3 January 2022
When I look up at the sun to estimate the time, I expect it to be noon when the sun is at its highest point. In Pittsburgh the sun’s highest point, called solar noon, is always later than clock noon and it varies. It’s 3 minutes after noon (12:03p) in early November, 34 minutes in early February (12:34p). The reason is explained by The Equation of Time and our location in the Eastern Time Zone.
The equation of time is the difference between time measured using a sundial, also known as true or apparent solar time, and time measured using a clock, also known as mean solar time. [mean is 24 hours] …
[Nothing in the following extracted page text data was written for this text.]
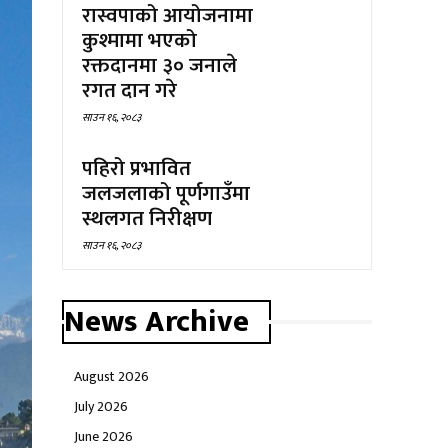
रास्वपाको आयोजनामा
कुश्मामा भएको
रक्तदानमा ३० जनाले
रगत दान गरे
साउन १६, २०८३
पहिरो प्रभावित
जलजलाको पूर्णगाउँमा
स्थलगत निरीक्षण
साउन १६, २०८३
News Archive
August 2026
July 2026
June 2026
The length of a solar day [from solar noon to solar noon] is not exactly 24 hours long. It varies throughout the year because of the elliptical shape of Earth’s orbit and its axial tilt. It is longer than 24 hours around the summer and winter solstices and shorter than 24 hours around the spring (vernal) and fall (autumnal) equinoxes.
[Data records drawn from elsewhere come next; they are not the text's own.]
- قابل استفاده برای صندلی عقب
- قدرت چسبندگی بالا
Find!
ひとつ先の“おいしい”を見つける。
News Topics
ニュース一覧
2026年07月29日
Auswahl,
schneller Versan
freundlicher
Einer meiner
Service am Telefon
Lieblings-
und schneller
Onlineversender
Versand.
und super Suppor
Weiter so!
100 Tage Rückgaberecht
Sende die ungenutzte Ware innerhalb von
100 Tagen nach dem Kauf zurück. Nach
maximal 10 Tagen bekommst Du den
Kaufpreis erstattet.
— timeanddate.com: The Equation of Time
Earth’s eccentric orbit and axial tilt affect the location of the Sun as seen from Earth. If you take a photograph of the Sun at the same place and [Standard] time every day for a year its location varies in a lazy figure 8 called an analemma.
Beyond the analemma, solar noon in Pittsburgh is always later than clock noon because we are longitudinally more than halfway west inside the Eastern Time Zone. For instance today, 3 Jan 2022, solar noon is at:
- 11:37am in Bar Harbor, Maine
- 12:00pm in New York City
- 12:24pm in Pittsburgh and
- 12:49pm in Indianapolis.
A graph of the number of minutes solar noon occurs before/after clock noon always follows the same curve below, echoing the analemma. In this graph I have altered the Y axis to match Pittsburgh’s solar offset from Standard Time. The curve is always above zero because solar noon is always later than clock noon in Pittsburgh.
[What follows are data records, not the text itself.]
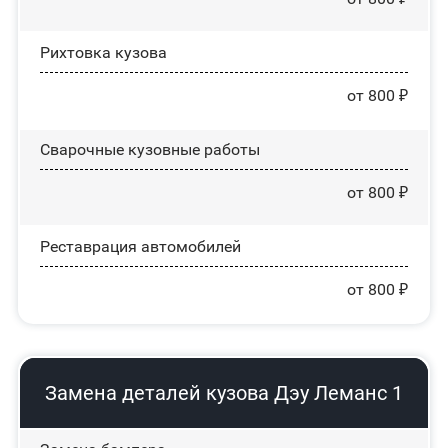
Рихтовка кузова
от 800 ₽
Сварочные кузовные работы
от 800 ₽
Реставрация автомобилей
от 800 ₽
Замена деталей кузова Дэу Леманс 1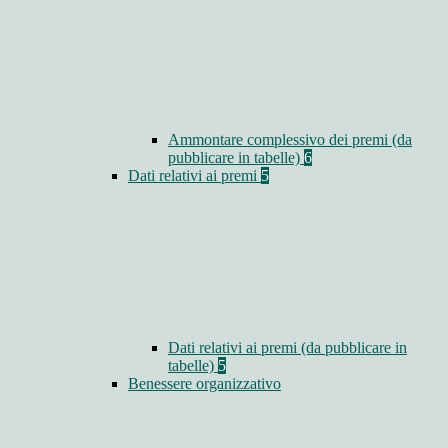
Ammontare complessivo dei premi (da
pubblicare in tabelle)
6
Dati relativi ai premi
5
Dati relativi ai premi (da pubblicare in
tabelle)
5
Benessere organizzativo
For clock-oriented humans it’s hard to know what time it is by looking at the sun. 😉
For further reading on the Equation of Time: Do you like math, astronomy, geometry? Check out the formulas in Wikipedia’s Equation of time article.
(photos and graph from Wikimedia Commons; click on the captions to see the originals)
p.s. This table shows solar noontime in Pittsburgh at key points in 2022, derived from data at https://www.timeanddate.com/sun/usa/pittsburgh
Pittsburgh's Solar Noon in 2022| DATE | SOLAR NOON | Minutes | in Standard Time | Daylight Saving Time |
|---|---|---|---|---|
| Jan 1 | Solar noon moving later | +23 | 12:23pm ET | |
| Feb 6 -15 | Latest solar noon | +34 | 12:34pm | |
| Mar 20 (spring equinox) | moving Earlier | +27 | 12:27pm ET if we used Standard Time | 1:27pm DST |
| May 2 - May 25 | pause at +16 mins | +16 | 12:16pm ET if we used Standard Time | 1:16pm DST |
| Jun 21 (summer solstice) | moving Later | +21 | 12:21pm ET if we used Standard Time | 1:21pm DST |
| Jul 16 - Aug 4 | pause at +26 mins | +26 | 12:26pm ET if we used Standard Time | 1:26pm DST |
| Sep 22 (fall equinox) | moving Earlier | +12 | 12:12pm ET if we used Standard Time | 1:12pm DST |
| Oct 25 - Nov 11 | Closest Solar Noon to Clock | +3 | 12:03pm (change clocks on Nov 6) | 1:03pm DST |
| Dec 21 (winter solstice) | moving Later | +18 | 12:18pm |
This explains so much! I’ve noticed (from time to time) that the sun hasn’t been perfectly overhead at noon and that some sunny afternoons felt brighter or dimmer than they “should” based on part of my brain that was paying attention.